# Starting point for Dirk Pitt novels



## Taelorn76 (Oct 17, 2005)

I just watched Sahara this weekend, and it got me interested in reading some other stories about Dirk Pitt. Can anyone recomend a good staring point to some more novels about this character?


----------



## Sarigar (Oct 17, 2005)

Sahara was the first Dirk Pitt novel I read, and it was a good starting point.  There are probably other novels with more on the character, but I got a good bit of information from it.


----------



## River Tam (Oct 17, 2005)

Start with "Raise the Titanic" and move forward in the series. That was the book in which the author, Clive Cussler, really arrived as a writer. Then read, in order, "Iceberg," "Vixen 03" and "Night Probe."

Here is a link to the chronological order of the Dirk Pitt books.


----------



## Taelorn76 (Oct 17, 2005)

River Tam said:
			
		

> Start with "Raise the Titanic" and move forward in the series. That was the book in which the author, Clive Cussler, really arrived as a writer. Then read, in order, "Iceberg," "Vixen 03" and "Night Probe."
> 
> Here is a link to the chronological order of the Dirk Pitt books.




That link is very helpfull, Thanks


----------



## Joshua Randall (Oct 17, 2005)

Concur on starting with _Raise the Titanic_. I am also a big fan of _Vixen 03_ after that.

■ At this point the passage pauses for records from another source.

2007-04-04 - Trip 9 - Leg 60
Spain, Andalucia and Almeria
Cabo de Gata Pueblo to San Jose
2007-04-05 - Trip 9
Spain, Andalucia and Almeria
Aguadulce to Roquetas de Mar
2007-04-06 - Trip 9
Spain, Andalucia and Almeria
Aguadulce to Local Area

Some of the later novels get rather preachy and politcally correct. But the early novels are nothing but non-stop action. Booyah!


----------



## jcfiala (Oct 17, 2005)

I think the first one that I ever read was 'Inca Gold', and I thought that was was pretty good, although Sahara followed soon afterwards.  A fair number of the mid-range Dirk Pitt novels can be read in any order - it's only, oh, Valhalla rising and on where he's had things happen between the novels that more or less require an order to them.


----------